Luckily, potatoes aren't hard and I settled on the tried and true method of just mashing them. Instead of butter I used creole cream cheese and milk to make them creamy and I threw in some thyme and salt to give it a bit of seasoning. Paired with my last Boudin link and leftover sauteed veggies from the day before, it actually ended up being my most well-balanced lunch to date. This, added with the fact that the creole cream cheese over strawberries and blueberries for breakfast made for a surprising good breakfast, made for a promising day.
So much so that, at one point, I decided to make sangria. I have to admit: I'm biased against Louisiana wines. Aside from Ponchartrain Vineyards, I'm not aware of any in-state wines worth drinking and the north shore is, from what I can tell, better known for ports and sweet wines. The bottle I got of "The Red" (part cabernet and part syrah) was bought because it was in the $10 price range I associate with decent South American and Spanish table wines. I bought it with full intention of mixing it with fruits and a little bit of sugar and Cathead Vodka from Mississippi if it didn't suit my palate and that's exactly what I ended up doing. I have no regrets.
Going into dinner, I was beaming with confidence (probably half fueled by the sangria) and found myself knowing exactly what I was going to cook before opening my fridge. I had bought some brown rice at Hollygrove and wanted to pair that with the ground goat meat I had bought at Rouses to make a goat dirty rice. Seemed simple enough: just cook the rice and add it to the meat I had cooked in a pot with tomatoes, onions, mushrooms and green peppers. I also sliced up a carrot and half a sweet potato and threw the slices in the oven to add a little diversity to my plate.
Now, in theory, this all sounds great. But I once again found myself lacking all those secondary ingredients we take for granted when cooking. The only local herbs I had on hand were thyme and sweet basil, neither of which seemed like a good fit with dirty rice. So I took a chance and added what was left of my New Orleans' Rum Gingeroo to the pot of goat meat and veggies and hoped that would be enough for seasoning. It wasn't. Not that it tasted bad it, well, it just didn't seem to make much of a difference.

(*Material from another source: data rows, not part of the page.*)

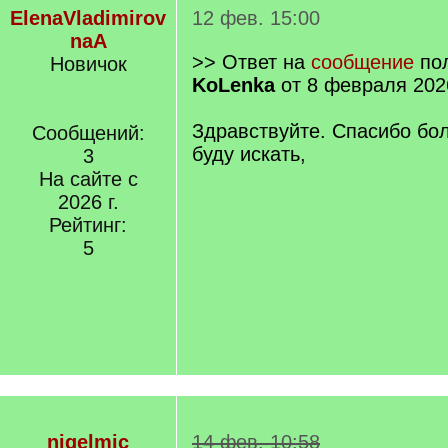
ElenaVladimirov
12 фев. 15:00
naA
>> Ответ на
сообщение
пол
Новичок
KoLenka
от 8 февраля 202
Здравствуйте. Спасибо бол
Сообщений:
буду искать,
3
На сайте с
2026 г.
Рейтинг:
5
nigelmic
14 фев. 10:58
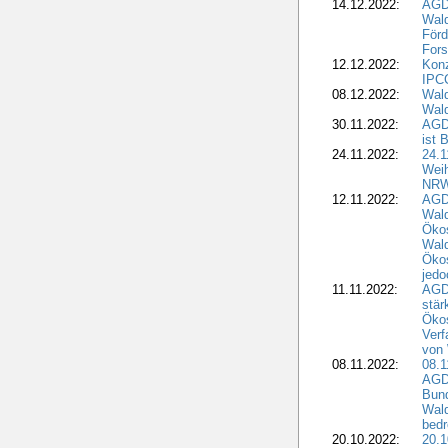
14.12.2022:
AGD
Wald
Förd
Fors
12.12.2022:
Konz
IPCC
08.12.2022:
Wald
Wald
30.11.2022:
AGD
ist 
24.11.2022:
24.
Wei
NR
12.11.2022:
AGD
Wal
Ökos
Wald
Ökos
jedo
11.11.2022:
AGD
stär
Ökos
Verf
von 
08.11.2022:
08.1
AGDW
Bun
Wald
bedr
20.10.2022:
20.1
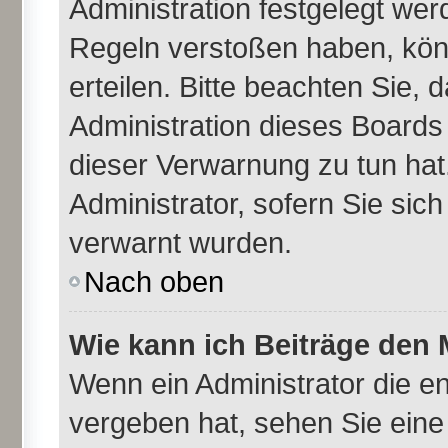
Administration festgelegt we
Regeln verstoßen haben, kön
erteilen. Bitte beachten Sie,
Administration dieses Boards
dieser Verwarnung zu tun hat
Administrator, sofern Sie sich
verwarnt wurden.
Nach oben
Wie kann ich Beiträge den
Wenn ein Administrator die 
vergeben hat, sehen Sie eine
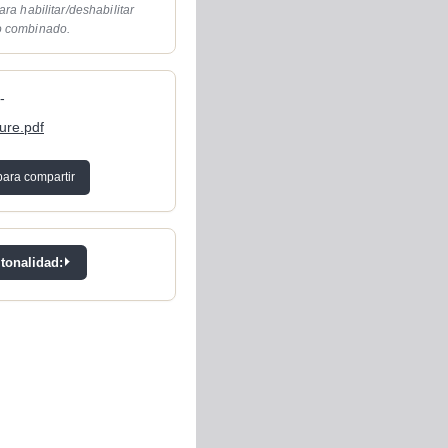
ara habilitar/deshabilitar
o combinado.
-
ure.pdf
para compartir
 tonalidad:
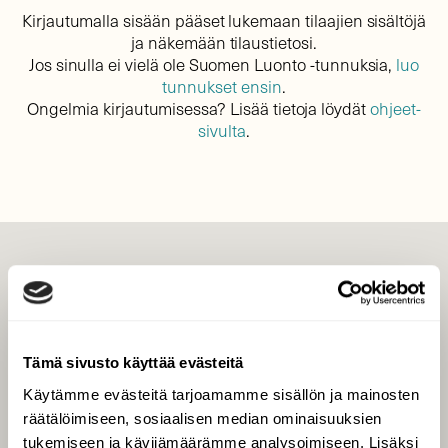
Kirjautumalla sisään pääset lukemaan tilaajien sisältöjä
ja näkemään tilaustietosi.
Jos sinulla ei vielä ole Suomen Luonto -tunnuksia,
luo
tunnukset ensin
.
Ongelmia kirjautumisessa? Lisää tietoja löydät
ohjeet-
sivulta
.
LEHTI
Uusin lehti
Tilaa Suomen Luonto
Tämä sivusto käyttää evästeitä
Tilaa digilukuoikeus
Käytämme evästeitä tarjoamamme sisällön ja mainosten
Äänestä parasta juttua
räätälöimiseen, sosiaalisen median ominaisuuksien
Tilaa uutiskirje
tukemiseen ja kävijämäärämme analysoimiseen. Lisäksi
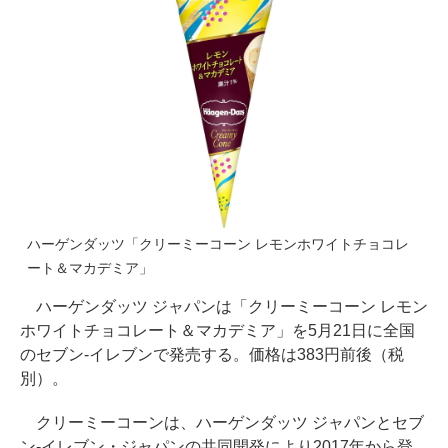
ハーゲンダッツ「クリーミーコーン レモンホワイトチョコレ
ート＆マカデミア」
ハーゲンダッツ ジャパンは「クリーミーコーン レモン
ホワイトチョコレート＆マカデミア」を5月21日に全国
のセブン-イレブンで発売する。価格は383円前後（税
別）。
クリーミーコーンは、ハーゲンダッツ ジャパンとセブ
ン-イレブン・ジャパンの共同開発により2017年から登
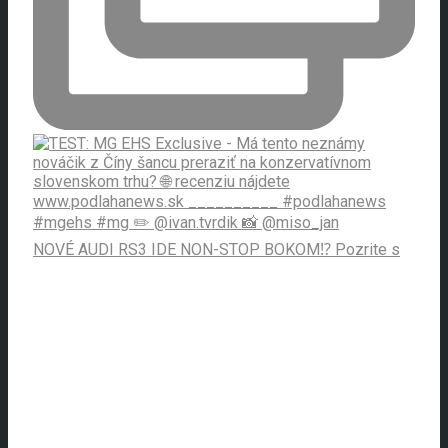
NOVÉ AUDI RS3 IDE NON-STOP BOKOM⁉️ Pozrite s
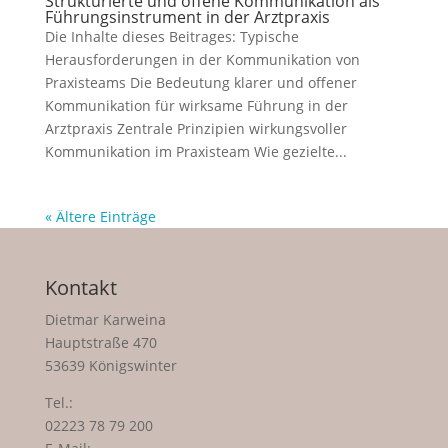
Strukturierte und offene Kommunikation als
Führungsinstrument in der Arztpraxis
Die Inhalte dieses Beitrages: Typische
Herausforderungen in der Kommunikation von
Praxisteams Die Bedeutung klarer und offener
Kommunikation für wirksame Führung in der
Arztpraxis Zentrale Prinzipien wirkungsvoller
Kommunikation im Praxisteam Wie gezielte...
« Ältere Einträge
Kontakt
Dietmar Karweina
Hauptstraße 470
53639 Königswinter
Tel.:
02223 78 79 200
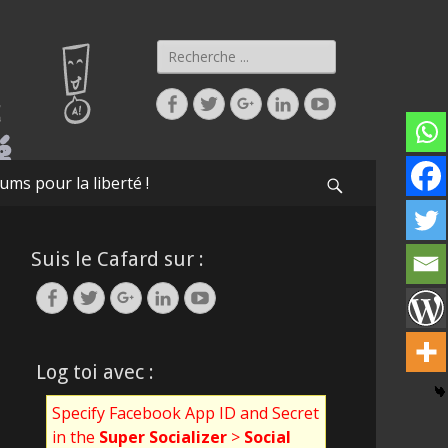
Rechercher :
Facebook
Twitter
Googleplus
Linkedin
YouTube
ums pour la liberté !
Recherche
Suis le Cafard sur :
Facebook
Twitter
Googleplus
Linkedin
YouTube
Log toi avec :
Specify Facebook App ID and Secret
in the
Super Socializer
>
Social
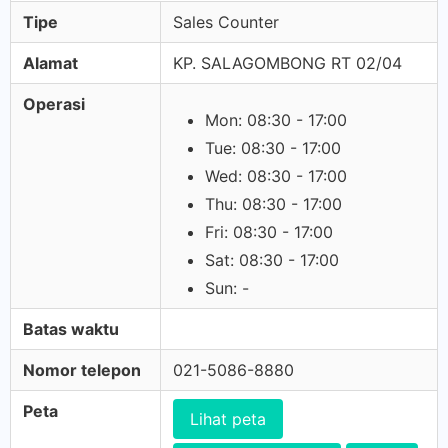
Tipe
Sales Counter
Alamat
KP. SALAGOMBONG RT 02/04
Operasi
Mon: 08:30 - 17:00
Tue: 08:30 - 17:00
Wed: 08:30 - 17:00
Thu: 08:30 - 17:00
Fri: 08:30 - 17:00
Sat: 08:30 - 17:00
Sun: -
Batas waktu
Nomor telepon
021-5086-8880
Peta
Lihat peta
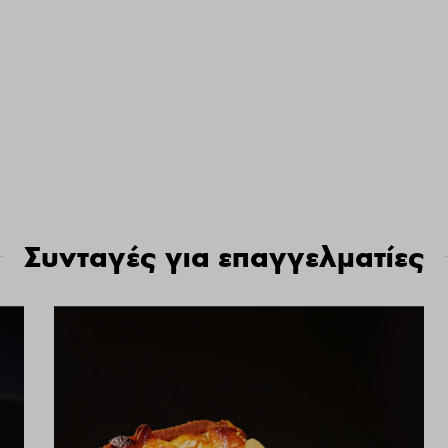
Συνταγές για επαγγελματίες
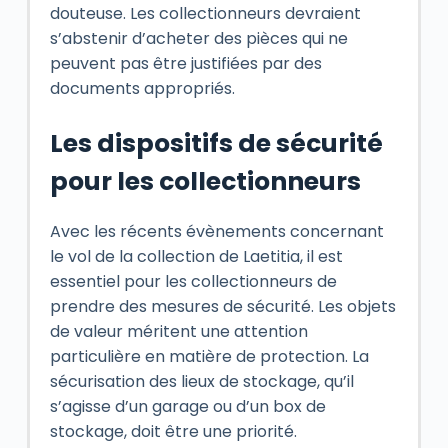
douteuse. Les collectionneurs devraient
s’abstenir d’acheter des pièces qui ne
peuvent pas être justifiées par des
documents appropriés.
Les dispositifs de sécurité
pour les collectionneurs
Avec les récents évènements concernant
le vol de la collection de Laetitia, il est
essentiel pour les collectionneurs de
prendre des mesures de sécurité. Les objets
de valeur méritent une attention
particulière en matière de protection. La
sécurisation des lieux de stockage, qu’il
s’agisse d’un garage ou d’un box de
stockage, doit être une priorité.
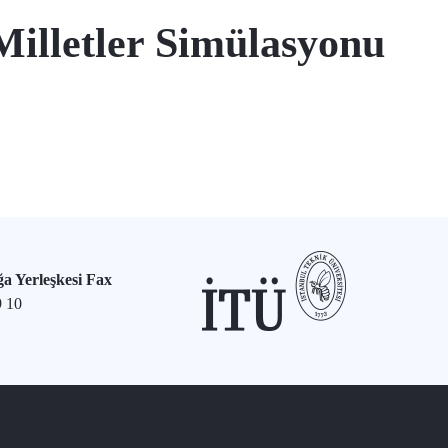
illetler Simülasyonu
a Yerleşkesi Fax
9 10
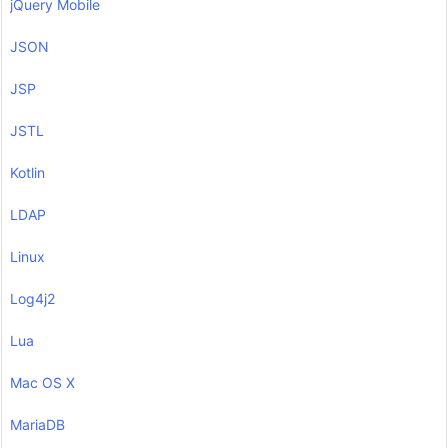
jQuery Mobile
JSON
JSP
JSTL
Kotlin
LDAP
Linux
Log4j2
Lua
Mac OS X
MariaDB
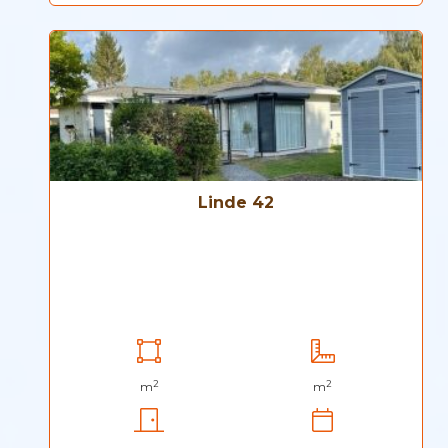
Linde 42
2
2
m
m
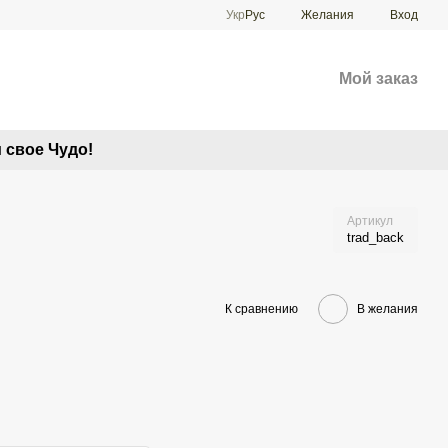
Укр
Рус
Желания
Вход
Мой заказ
 свое Чудо!
Артикул
trad_back
К сравнению
В желания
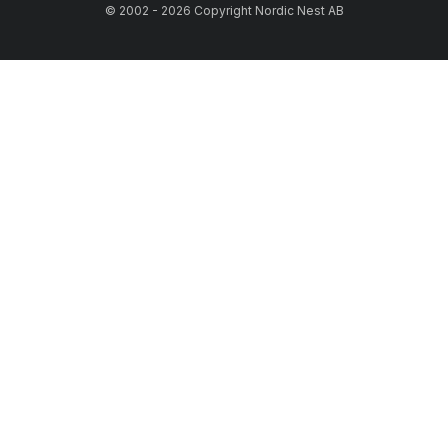
© 2002 - 2026 Copyright Nordic Nest AB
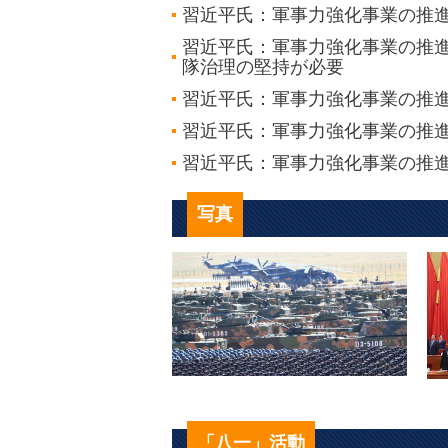
習近平氏：軍事力強化事業の推
習近平氏：軍事力強化事業の推
隊治理の堅持が必要
習近平氏：軍事力強化事業の推
習近平氏：軍事力強化事業の推
習近平氏：軍事力強化事業の推
写真
「八一」活動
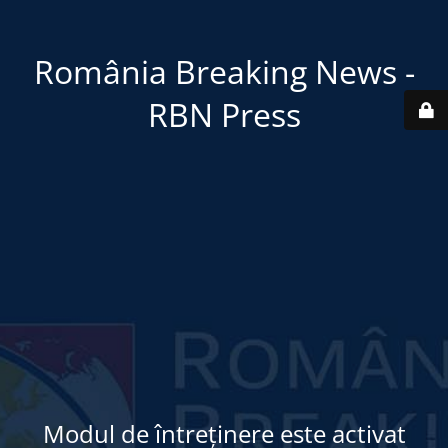
România Breaking News -
RBN Press
Modul de întreținere este activat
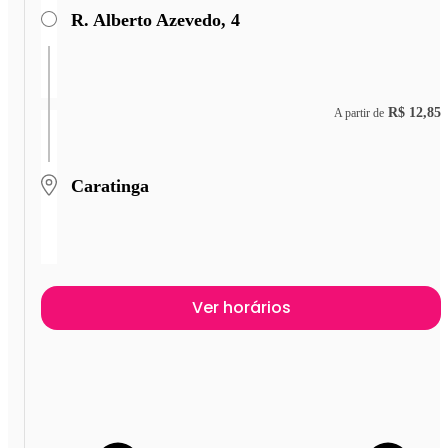
R. Alberto Azevedo, 4
R$ 12,85
A partir de
Caratinga
Ver horários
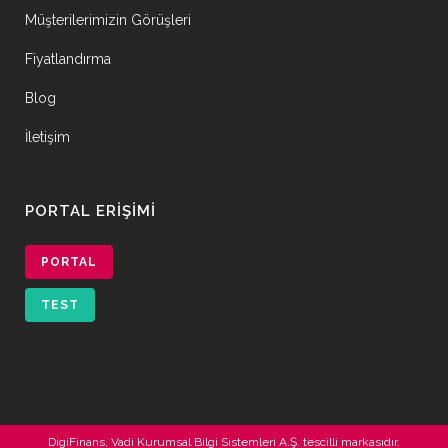
Müşterilerimizin Görüşleri
Fiyatlandırma
Blog
İletişim
PORTAL ERIŞIMI
PORTAL
TEST
DigiFinans, Vadi Kurumsal Bilgi Sistemleri A.Ş. tescilli markasıdır.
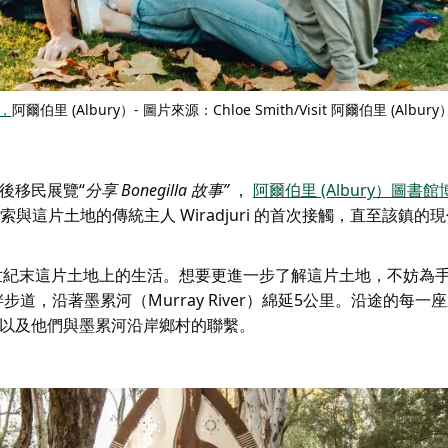
，
阿爾伯里 (Albury）- 圖片來源：Chloe Smith/Visit 阿爾伯里 (Albury
後移民展覽“
分享 Bonegilla 故事”
，
阿爾伯里 (Albury）圖書館
索與這片土地的傳統主人 Wiradjuri 的首次接觸，直至該鎮的
9世紀末這片土地上的生活。想要更進一步了解這片土地，不妨為
道，沿著墨累河（Murray River）綿延5公里。沿途的每一
以及他們與墨累河沿岸鄉村的聯繫。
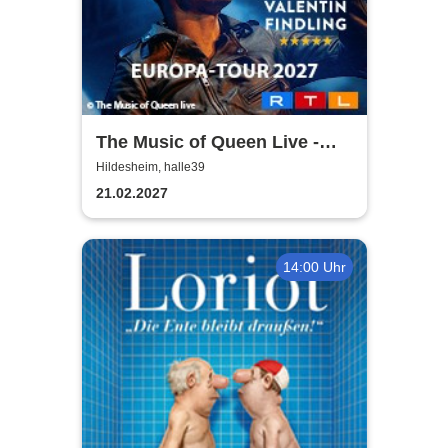
The Music of Queen Live -
Tour 2027
Hildesheim, halle39
21.02.2027
14:00 Uhr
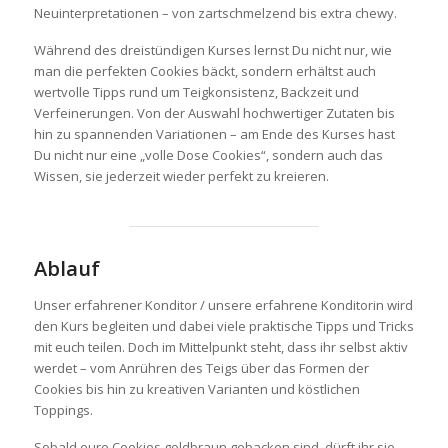
Neuinterpretationen – von zartschmelzend bis extra chewy.
Während des dreistündigen Kurses lernst Du nicht nur, wie
man die perfekten Cookies bäckt, sondern erhältst auch
wertvolle Tipps rund um Teigkonsistenz, Backzeit und
Verfeinerungen. Von der Auswahl hochwertiger Zutaten bis
hin zu spannenden Variationen – am Ende des Kurses hast
Du nicht nur eine „volle Dose Cookies“, sondern auch das
Wissen, sie jederzeit wieder perfekt zu kreieren.
Ablauf
Unser erfahrener Konditor / unsere erfahrene Konditorin wird
den Kurs begleiten und dabei viele praktische Tipps und Tricks
mit euch teilen. Doch im Mittelpunkt steht, dass ihr selbst aktiv
werdet – vom Anrühren des Teigs über das Formen der
Cookies bis hin zu kreativen Varianten und köstlichen
Toppings.
Sobald eure Cookies goldbraun gebacken sind, dürft ihr sie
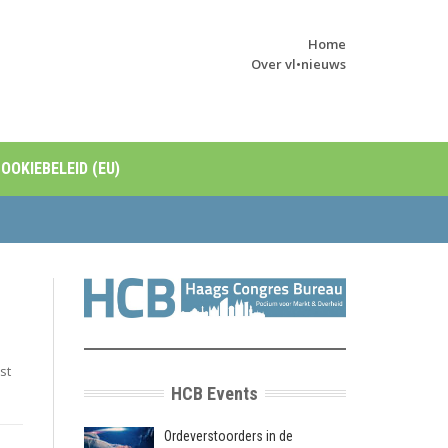
Home
Over vl•nieuws
OOKIEBELEID (EU)
st
HCB Events
Ordeverstoorders in de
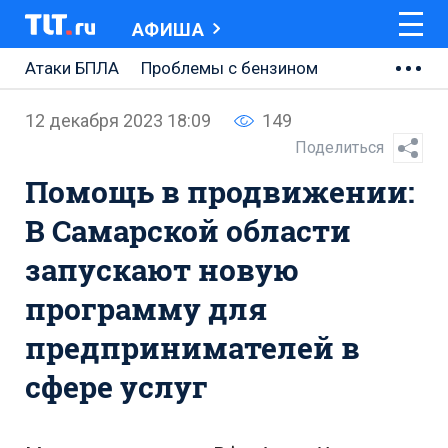
АФИША
Атаки БПЛА
Проблемы с бензином
АВТОВАЗ
12 декабря 2023 18:09
149
Ремонт Центральной площади
Поделиться
Помощь в продвижении:
Ремонт Обводного шоссе
В Самарской области
Набережная Тольятти
запускают новую
Неделя Тольятти
программу для
предпринимателей в
сфере услуг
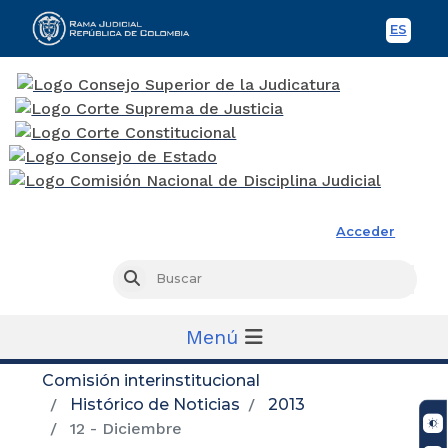
ES
Spani
Rama Judicial
Acceder
Busc
Buscar
Menú
Comisión interinstitucional
Histórico de Noticias
2013
12 - Diciembre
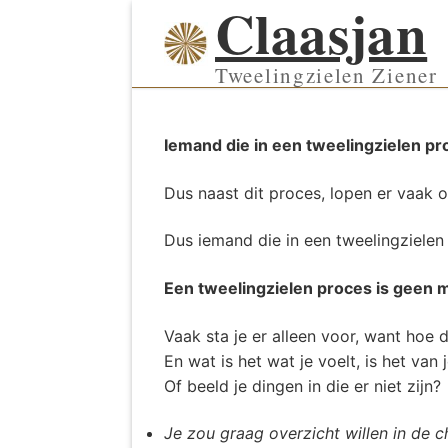
Claasjan
Ga
naar
de
Tweelingzielen Ziener
inhoud
Iemand die in een tweelingzielen pro
Dus naast dit proces, lopen er vaak 
Dus iemand die in een tweelingzielen 
Een tweelingzielen proces is geen 
Vaak sta je er alleen voor, want hoe 
En wat is het wat je voelt, is het van
Of beeld je dingen in die er niet zijn?
Je zou graag overzicht willen in de c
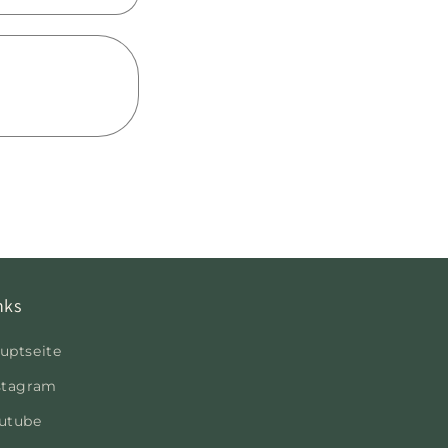
nks
uptseite
stagram
utube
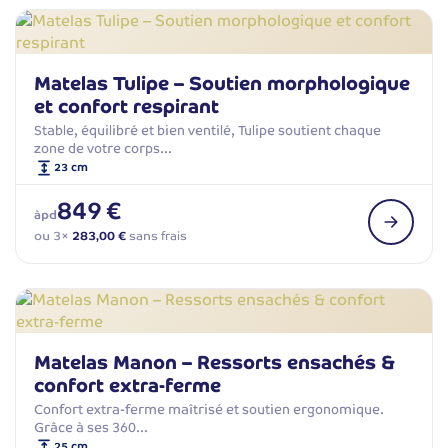
Matelas Tulipe – Soutien morphologique
et confort respirant
Stable, équilibré et bien ventilé, Tulipe soutient chaque
zone de votre corps…
23 cm
849 €
àpd
ou 3×
283,00 €
sans frais
Matelas Manon – Ressorts ensachés &
confort extra-ferme
Confort extra-ferme maîtrisé et soutien ergonomique.
Grâce à ses 360…
25 cm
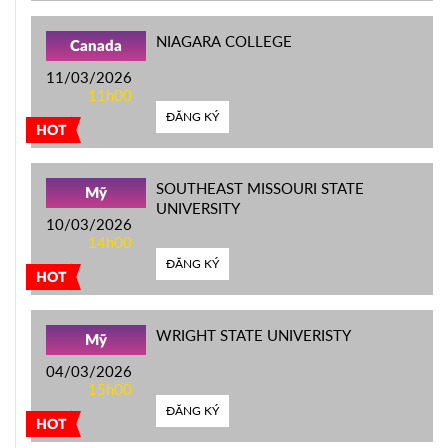
NIAGARA COLLEGE
Canada
11/03/2026
11h00
ĐĂNG KÝ
HOT
SOUTHEAST MISSOURI STATE
Mỹ
UNIVERSITY
10/03/2026
14h00
ĐĂNG KÝ
HOT
WRIGHT STATE UNIVERISTY
Mỹ
04/03/2026
15h00
ĐĂNG KÝ
HOT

Don't get me wrong, the goat dirty rice was great and I ended up having two portions before putting the rest away. But while hearty and filling, my dinner didn't have much of a zing and, for a guy that's used to the zest and pop of Latin, Caribbean and New Orleans cuisine, this wouldn't fly. But I guess this is all part of the learning experience and, luckily, I have a trip to the Crescent City Farmer's market today that I'll be going in with a mindset of making complete meals, as opposed to just finding food I want to eat.